## Begin Extracted text
The speed of technology transformation is enormous. And that probably is an understatement. It is mind blowing. Well, even that, probably doesn’t say it right. It is hard to believe how things changed at the technology front and what was predicted for the future, how data grew and continues to grow in lighting speed.
When we are just trying to grapple with the idea of ‘Big Data’, it becomes just not good enough. There is a buzz about ‘Extreme Data’ . This is the new kid in the block. What is so extreme about it? The Big Data primarily deals with the volume, but this is just one dimension of Extreme Data, there are two other dimensions to it – velocity and variety — and these dimensions are critical when it comes to winning the battle for control of enterprise data with conflicting requirements of business intelligence and reporting vs. data mining and statistical analysis.
Today, enterprises spend a lot of time managing the data volumes. But that no longer matters anymore, what with increased affordability of disk space making handling the volume relatively easy. The situation however is complicated by variety. Now, enterprises barely get tabular data from their online transaction processing systems into and out of their data warehouses in a timely manner, even, when all they need to handle are static reports and business intelligence. It becomes even harder to comprehend what happens, when they try to add data from weblogs, applications logs, business control systems, RFID, and on and on, with new types seemingly appearing every day? The need of the hour for the enterprises is to understand the patterns in their business, To achieve this, we need to address variety as well as volume.
The challenge here won’t be about storing the data — a bigger bucket would address that, but about effectively getting data into and out of the store. Throwing old technology at these new data problems won’t give results. The need of the hour is performance, and that, leads us to the other dimension – velocity. Velocity is how rapidly an enterprise can move its data volume from source to user community. Not all users have the same velocity requirements. Users doing advanced analytics — data mining to understand market basket behavior, pattern-seeking for cross-selling opportunities, online processing for financial analytics — need far more velocity than users doing simple BI and reporting. They need extreme velocity. In a world of location and context-aware devices with persistent connectivity — iPhone to iPad, Blackberry to Galaxy Tab, — extreme velocity is a crucial prerequisite for loading and merging real-time feeds, and getting the required performance for real-time, advanced analytics. One of the way to achieve this is through – Embedded analytics — pushing specialized functions into the database itself — is a way to address this and it is gaining more and more popularity.
SAP’s answer for this extreme data demand is HANA – the in-memory database which can be OLTP and OLAP database. HANA is an appliance (yes.. that’s how SAP calls it) which is combination of hardware software bundle. It provides powerful features like: significant processing speed, the ability to handle very big data, unstructured data, predictive capabilities and text mining capabilities.
How ‘extreme’ is HANA
Hana has four key qualities to tackle the extreme data – first, it comes in very large amounts; second, it’s sophisticated, can deal with both structured, unstructured data; third, it’s deals with data in real time – which means that all the following activities – data gathering, analyzing, acting upon, and distributing and deploying the data can be done real time; and fourth, it enables the application of the Extreme Data – knowledge and intelligence that already resides in your own company and lets you make better decisions. This takes us far beyond BI. SAP HANA, is built specifically to be the platform that can not only handle but also wring maximum value out of Extreme Data, It is a platform for planning, forecasting, analyzing, storing, and eventually for OLTP at that extreme level.
## End Extracted text
## Begin The records
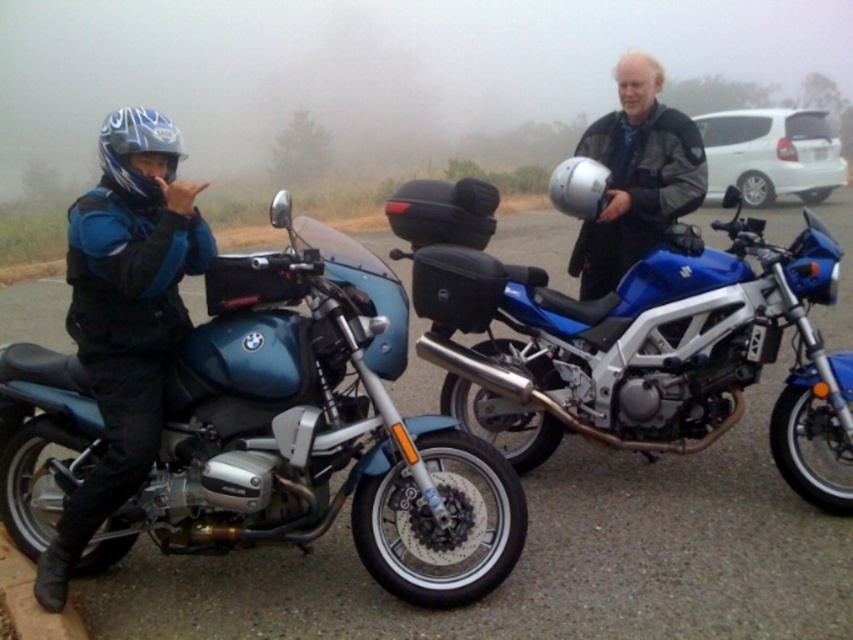
Question: Which point is closer to the camera?

Choices:
 (A) blue metallic motorcycle at center
 (B) metallic blue motorcycle at left
 (C) matte black helmet at center

Answer: (B)

Question: Among these points, which one is farthest from the camera?

Choices:
 (A) (672, 316)
 (B) (318, 442)
 (C) (631, 220)
 (D) (142, 172)

Answer: (C)

Question: Is metallic blue motorcycle at left above matte black helmet at center?

Choices:
 (A) no
 (B) yes

Answer: (A)

Question: In this image, where is blue metallic motorcycle at center located relative to matte blue motorcycle at left?

Choices:
 (A) above
 (B) below

Answer: (B)

Question: Which point is farther from the camera taking this photo?

Choices:
 (A) 593,225
 (B) 540,429
 (C) 288,524

Answer: (A)

Question: Can you confirm if metallic blue motorcycle at left is positioned above blue metallic motorcycle at center?

Choices:
 (A) no
 (B) yes

Answer: (A)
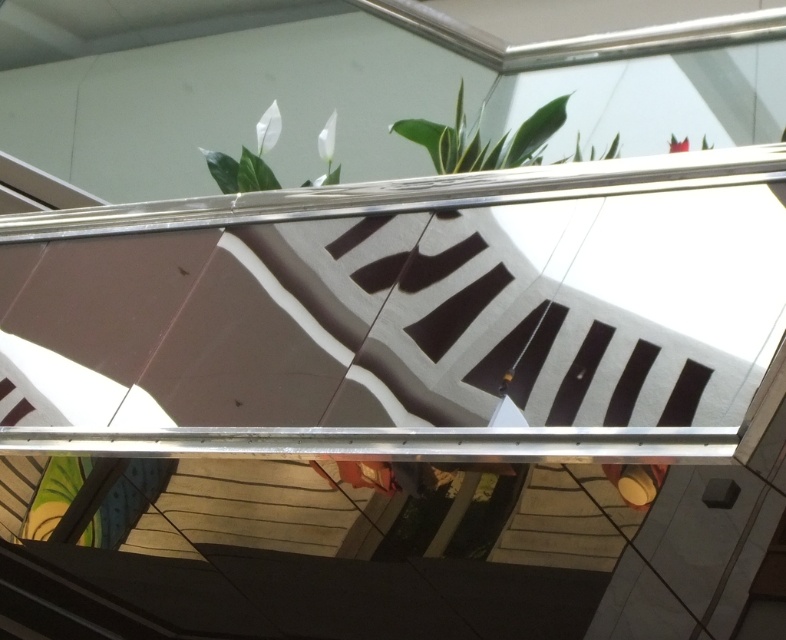
Question: Which point is farther to the camera?

Choices:
 (A) (250, 168)
 (B) (468, 150)

Answer: (A)

Question: Which point appears closest to the camera in this image?

Choices:
 (A) (450, 168)
 (B) (267, 188)

Answer: (A)

Question: Does green leafy plant at upper center have a greater width compared to white matte leaf at upper center?

Choices:
 (A) yes
 (B) no

Answer: (A)

Question: Can you confirm if green leafy plant at upper center is thinner than white matte leaf at upper center?

Choices:
 (A) no
 (B) yes

Answer: (A)

Question: Does green leafy plant at upper center appear on the right side of white matte leaf at upper center?

Choices:
 (A) yes
 (B) no

Answer: (A)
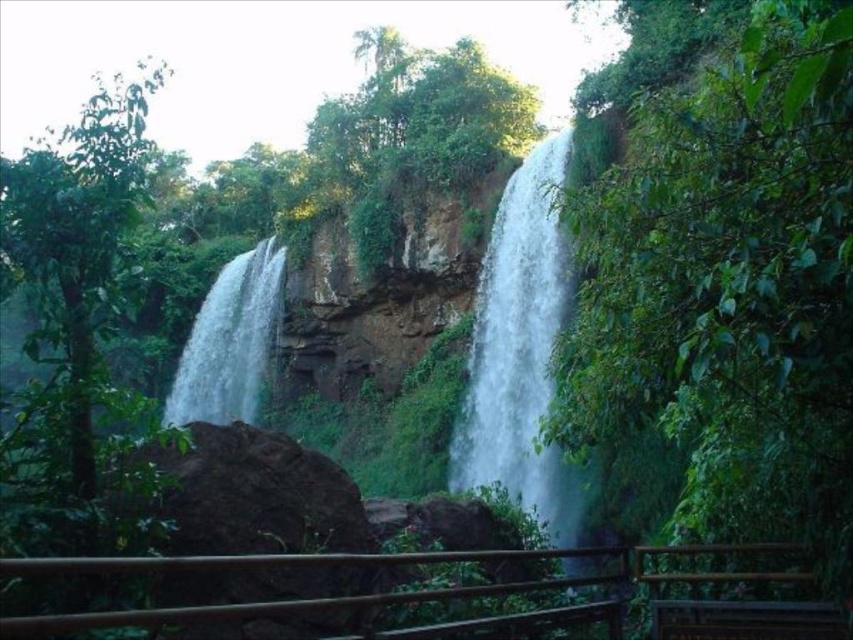
Is brown wooden rail at lower center shorter than white smooth waterfall at left?

Indeed, brown wooden rail at lower center has a lesser height compared to white smooth waterfall at left.

Which is above, brown wooden rail at lower center or white smooth waterfall at left?

white smooth waterfall at left is above.

Where is `brown wooden rail at lower center`? brown wooden rail at lower center is located at coordinates (358, 595).

This screenshot has width=853, height=640. Identify the location of brown wooden rail at lower center. (358, 595).

Measure the distance between white frothy water at center and camera.

white frothy water at center and camera are 9.43 meters apart.

Who is shorter, white frothy water at center or brown wooden rail at lower center?

With less height is brown wooden rail at lower center.

Is point (505, 214) less distant than point (416, 637)?

No, (505, 214) is further to viewer.

The width and height of the screenshot is (853, 640). Identify the location of white frothy water at center. (519, 349).

Between point (549, 513) and point (263, 353), which one is positioned in front?

Positioned in front is point (549, 513).

Is white frothy water at center above white smooth waterfall at left?

Yes.

Is point (502, 413) positioned after point (263, 349)?

No, it is in front of (263, 349).

You are a GUI agent. You are given a task and a screenshot of the screen. Output one action in this format:
    pyautogui.click(x=<x>, y=<y>)
    Task: Click on the white frothy water at center
    
    Given the screenshot: What is the action you would take?
    pyautogui.click(x=519, y=349)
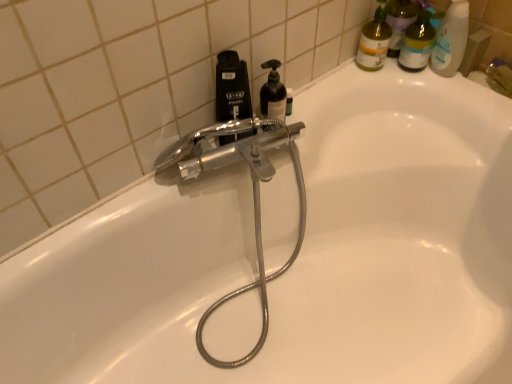
Question: From a real-world perspective, is matte yellow bottle at upper right on top of black matte soap dispenser at upper center?

Choices:
 (A) yes
 (B) no

Answer: (B)

Question: Considering the relative sizes of matte yellow bottle at upper right and black matte soap dispenser at upper center in the image provided, is matte yellow bottle at upper right bigger than black matte soap dispenser at upper center?

Choices:
 (A) yes
 (B) no

Answer: (B)

Question: Is matte yellow bottle at upper right smaller than black matte soap dispenser at upper center?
## End The records
Short problem A:
Set down the article on extreme data from "The speed of" to "in lighting speed.", word for word.
Short problem B:
Replace every "motorcycle" with "scooter" in the entries from their beginning to the line with "Measure the distance", and give back only those lines with nothing else changed. Leave the pictures out.
The entries have no connection to the article on extreme data.

Correct output A:
The speed of technology transformation is enormous. And that probably is an understatement. It is mind blowing. Well, even that, probably doesn’t say it right. It is hard to believe how things changed at the technology front and what was predicted for the future, how data grew and continues to grow in lighting speed.

Correct output B:
Question: Which point is closer to the camera?

Choices:
 (A) blue metallic scooter at center
 (B) metallic blue scooter at left
 (C) matte black helmet at center

Answer: (B)

Question: Among these points, which one is farthest from the camera?

Choices:
 (A) (672, 316)
 (B) (318, 442)
 (C) (631, 220)
 (D) (142, 172)

Answer: (C)

Question: Is metallic blue scooter at left above matte black helmet at center?

Choices:
 (A) no
 (B) yes

Answer: (A)

Question: In this image, where is blue metallic scooter at center located relative to matte blue scooter at left?

Choices:
 (A) above
 (B) below

Answer: (B)

Question: Which point is farther from the camera taking this photo?

Choices:
 (A) 593,225
 (B) 540,429
 (C) 288,524

Answer: (A)

Question: Can you confirm if metallic blue scooter at left is positioned above blue metallic scooter at center?

Choices:
 (A) no
 (B) yes

Answer: (A)
Question: Which point is farther to the camera?

Choices:
 (A) (250, 168)
 (B) (468, 150)

Answer: (A)

Question: Which point appears closest to the camera in this image?

Choices:
 (A) (450, 168)
 (B) (267, 188)

Answer: (A)

Question: Does green leafy plant at upper center have a greater width compared to white matte leaf at upper center?

Choices:
 (A) yes
 (B) no

Answer: (A)

Question: Can you confirm if green leafy plant at upper center is thinner than white matte leaf at upper center?

Choices:
 (A) no
 (B) yes

Answer: (A)

Question: Does green leafy plant at upper center appear on the right side of white matte leaf at upper center?

Choices:
 (A) yes
 (B) no

Answer: (A)
Is brown wooden rail at lower center shorter than white smooth waterfall at left?

Indeed, brown wooden rail at lower center has a lesser height compared to white smooth waterfall at left.

Which is above, brown wooden rail at lower center or white smooth waterfall at left?

white smooth waterfall at left is above.

Where is `brown wooden rail at lower center`? brown wooden rail at lower center is located at coordinates (358, 595).

This screenshot has width=853, height=640. Identify the location of brown wooden rail at lower center. (358, 595).

Measure the distance between white frothy water at center and camera.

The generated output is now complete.